BT is in talks with Elon Musk

BT is in talks with Elon Musk

BT is in talks with Elon Musk’s Starlink over a satellite phone and broadband service that could help tackle the plague of so-called rural not spots.

The telecoms giant is testing Starlink equipment at its Adastral Park research centre near Ipswich as it explores ways to deliver connections to hard-to-reach areas.

Mr Musk’s company operates a network of roughly 5,000 satellites, which orbit 350 miles above the earth and beam down signals.

BT has been mulling using the network for broadband services, but bosses are also keen to harness the technology to improve mobile signals.

The former telecoms monopoly has previously signed adhoc deals with Mr Musk’s company outside the UK. However, no formal agreement has yet been reached in Britain.

Should BT sign a direct to mobile deal with Starlink, it may need to secure a special licence from regulator Ofcom.

The talks come amid doubts over the prospects for London-based satellite firm OneWeb, with which BT inked a partnership in 2021.

OneWeb was handed a £400m bailout by the Government during the pandemic amid concerns China could seek to take control of the struggling business

It has since merged with French space company Eutelsat, but the value of the taxpayer’s stake has more than halved because of a slump in its share price.

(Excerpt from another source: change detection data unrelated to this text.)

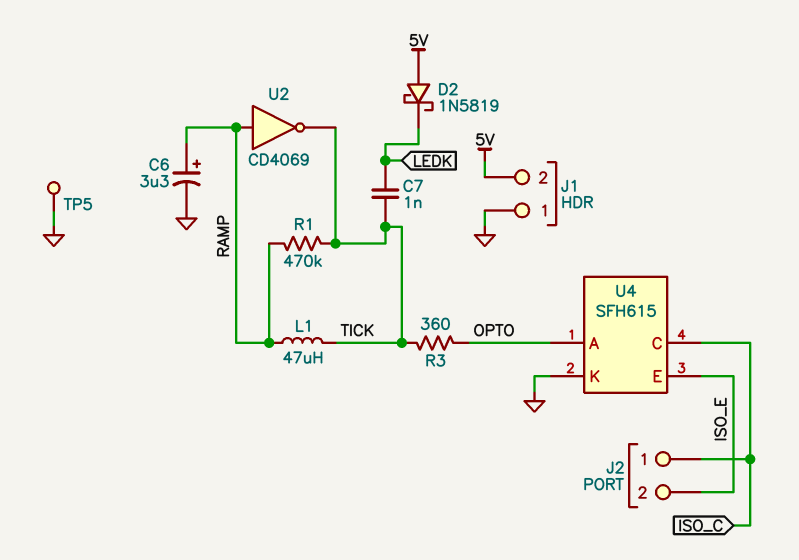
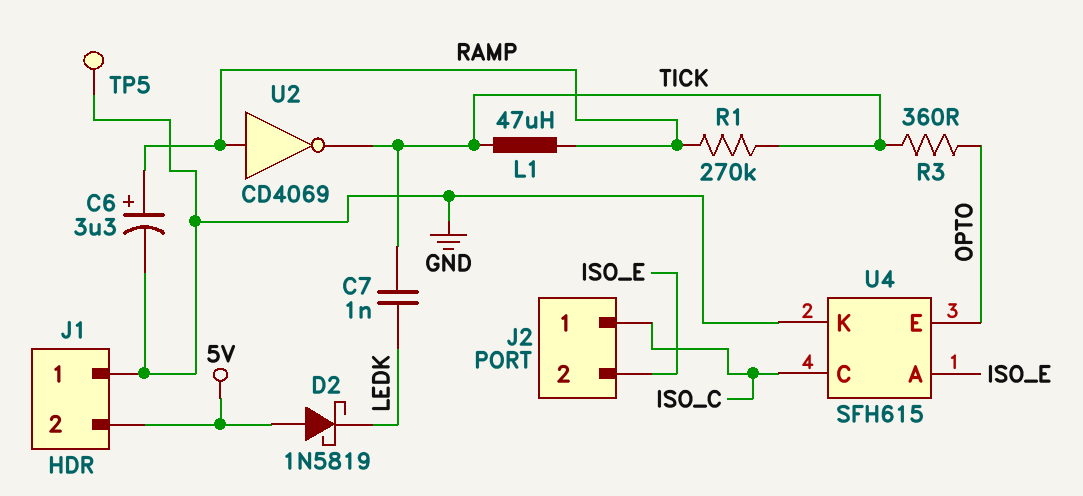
R1: 470k (RAMP, TICK) -> 270k (RAMP, TICK)
U4 pin A: OPTO -> ISO_E
U4 pin E: ISO_E -> OPTO

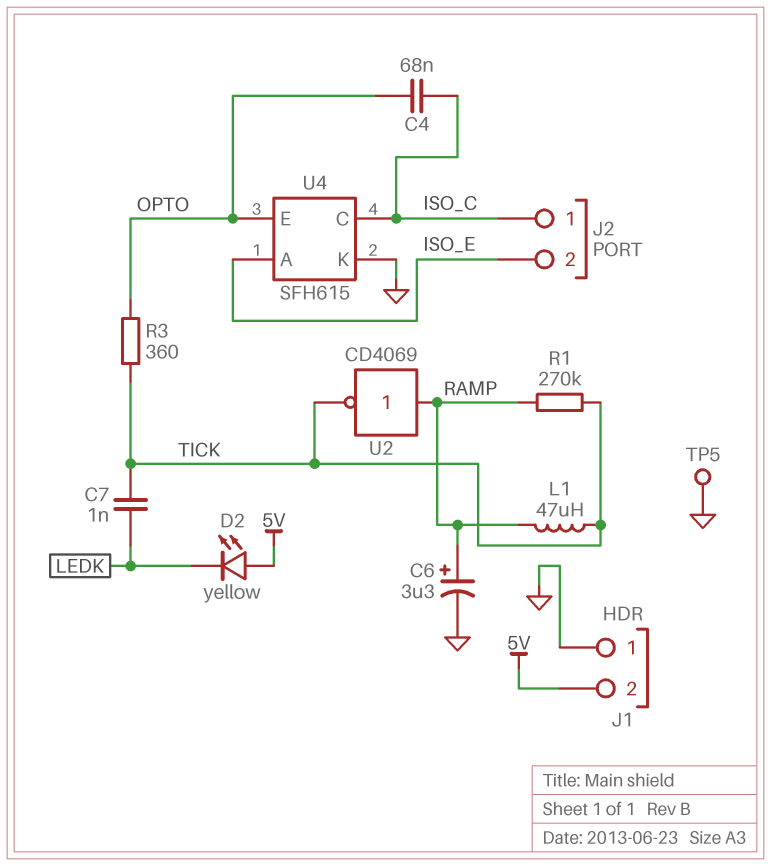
C4: none -> 68nF (ISO_C, OPTO)
D2: schottky 1N5819 (A 5V, K LEDK) -> LED yellow (A 5V, K LEDK)

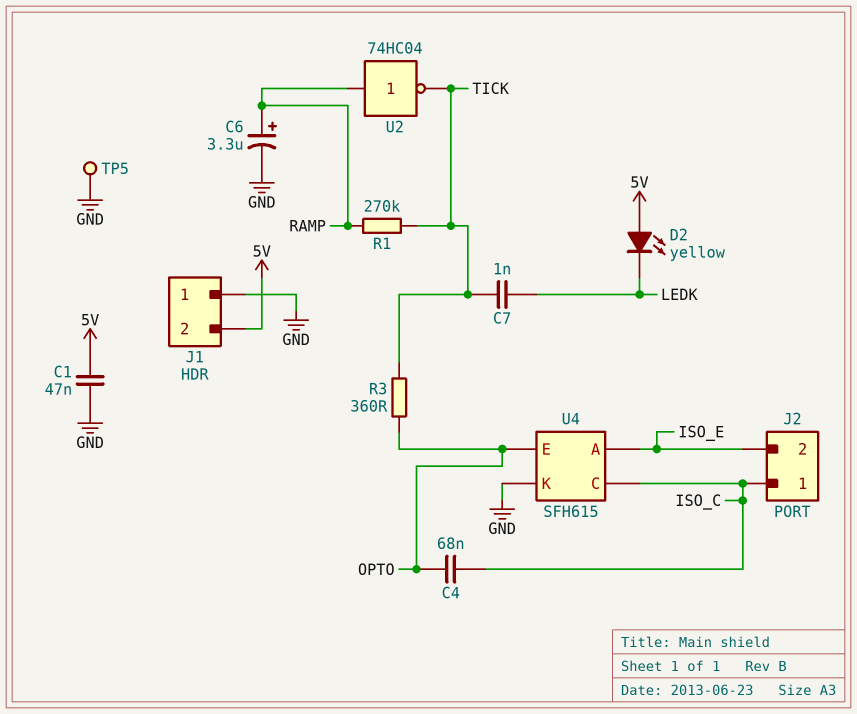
C1: none -> 47nF (5V, GND)
L1: 47uH (RAMP, TICK) -> none
U2: NOT CD4069 (in RAMP, out TICK) -> NOT 74HC04 (in RAMP, out TICK)

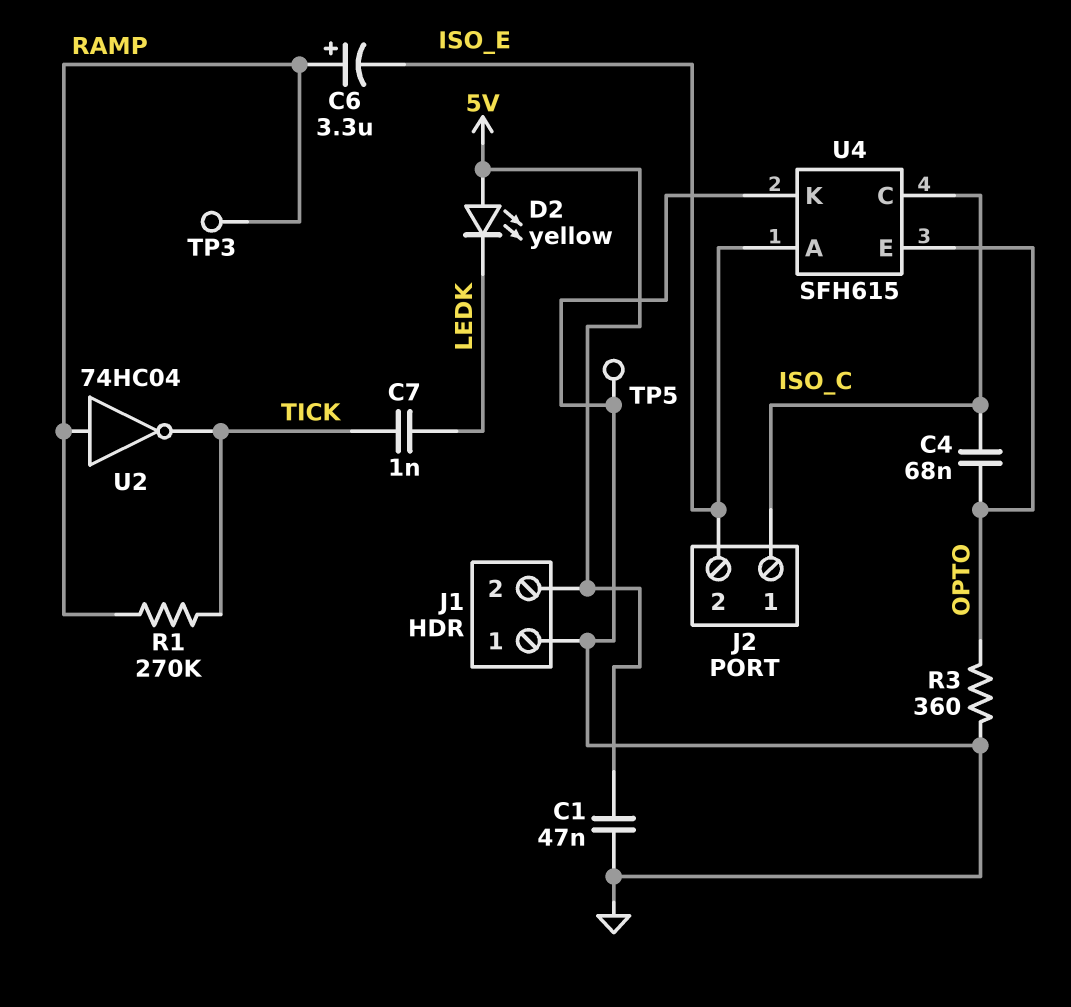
C6: 3.3uF (plus RAMP, minus GND) -> 3.3uF (plus RAMP, minus ISO_E)
R3: 360 (OPTO, TICK) -> 360 (GND, OPTO)
TP3: none -> test point (RAMP)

Starlink this week conducted its first successful test of the satellites to send and receive text messages with unmodified smartphones.

Talks are currently focused on BT’s business offering, allowing the company to deliver mobile and broadband services to remote sites such as oil rigs and mines.

But the technology is also expected to be rolled out to consumers in an effort to plug gaps that traditional cables and masts cannot reach.

The Government has teamed up with mobile operators on a £1bn plan to tackle rural “not spots”.

However, the venture has suffered a major setback after The Telegraph last year revealed that Vodafone, Three and Virgin Media O2 have warned the first stage of the plan will be delayed by up to two years.

BT, which has more mobile masts than its rivals and is contributing to phase one separately, is understood to have hit the initial target of covering 88pc of the UK’s landmass six months ahead of schedule.

Satellite technology is growing in popularity as businesses and consumers look for solutions to connectivity issues.

Meanwhile, around 42,000 UK customers had connected to Starlink’s network at the end of last year, a sharp increase from 13,000 in 2022, according to figures from Ofcom.

Starlink’s hardware, dubbed a “terminal”, can be purchased from around £450, while users pay a monthly charge of £75.

Sources said Mr Musk’s company had been pushing for BT to sell terminals to its customers. However, it is understood the mobile network operator does not want to become a reseller and would rather use satellite technology to improve its own services.

BT rival Virgin Media O2 has carried out Starlink trials at a remote rural location in Wales, but does not have an ongoing relationship with the company. Vodafone is trialling satellite services with Texas-based AST Space Mobile and Amazon.